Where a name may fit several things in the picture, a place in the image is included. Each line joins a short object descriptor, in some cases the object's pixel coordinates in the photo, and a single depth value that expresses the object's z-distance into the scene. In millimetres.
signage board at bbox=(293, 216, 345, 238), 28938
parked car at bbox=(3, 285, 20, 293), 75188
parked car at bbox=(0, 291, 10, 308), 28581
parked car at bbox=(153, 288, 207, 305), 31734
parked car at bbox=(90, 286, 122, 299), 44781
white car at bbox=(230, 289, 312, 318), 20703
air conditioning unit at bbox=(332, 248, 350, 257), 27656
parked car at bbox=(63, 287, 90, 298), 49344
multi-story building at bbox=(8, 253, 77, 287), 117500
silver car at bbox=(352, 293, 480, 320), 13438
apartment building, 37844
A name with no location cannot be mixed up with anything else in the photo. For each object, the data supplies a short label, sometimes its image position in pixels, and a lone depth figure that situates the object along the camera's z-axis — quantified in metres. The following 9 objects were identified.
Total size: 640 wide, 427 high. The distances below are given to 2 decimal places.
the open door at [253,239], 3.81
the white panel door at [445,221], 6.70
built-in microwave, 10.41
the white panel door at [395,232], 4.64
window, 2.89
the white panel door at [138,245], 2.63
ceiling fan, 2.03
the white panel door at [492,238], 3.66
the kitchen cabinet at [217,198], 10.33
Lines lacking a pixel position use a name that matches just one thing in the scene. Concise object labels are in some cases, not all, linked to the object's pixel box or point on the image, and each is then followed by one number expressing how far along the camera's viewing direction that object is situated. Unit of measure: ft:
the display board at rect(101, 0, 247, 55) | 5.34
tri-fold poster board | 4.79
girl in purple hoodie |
* * *
▶ _Problem description_:
Without changing a word, write out each entry again.

▶ _Response below_:
Where a name may fit several things in the picture, a place in the image is included. Each line joins a short object descriptor, in some cases the object's pixel coordinates in the photo, and a single depth value that expresses the object's z-distance into the scene. In millimetres.
signage board at bbox=(293, 216, 345, 238), 28938
parked car at bbox=(3, 285, 20, 293), 75188
parked car at bbox=(0, 291, 10, 308), 28581
parked car at bbox=(153, 288, 207, 305), 31734
parked car at bbox=(90, 286, 122, 299), 44781
white car at bbox=(230, 289, 312, 318), 20703
air conditioning unit at bbox=(332, 248, 350, 257), 27656
parked car at bbox=(63, 287, 90, 298), 49344
multi-story building at bbox=(8, 253, 77, 287), 117500
silver car at bbox=(352, 293, 480, 320), 13438
apartment building, 37844
A name with no location cannot be mixed up with anything else in the photo. For each object, the data supplies a short label, sometimes its image position in pixels, and a lone depth figure that situates the object along the camera's z-axis — quantified in metres. The following 9 objects were identified.
Total size: 640 wide, 427 high. The distances below are given to 2 decimal places.
the open door at [253,239], 3.81
the white panel door at [445,221], 6.70
built-in microwave, 10.41
the white panel door at [395,232], 4.64
window, 2.89
the white panel door at [138,245], 2.63
ceiling fan, 2.03
the white panel door at [492,238], 3.66
the kitchen cabinet at [217,198], 10.33
Lines lacking a pixel position use a name that matches just one thing in the scene. Concise object labels are in some cases, not all, linked to the object's pixel box or point on the image, and each is then followed by one number expressing how far along the camera's viewing direction that object is situated. Unit of measure: ft:
the display board at rect(101, 0, 247, 55) | 5.34
tri-fold poster board | 4.79
girl in purple hoodie |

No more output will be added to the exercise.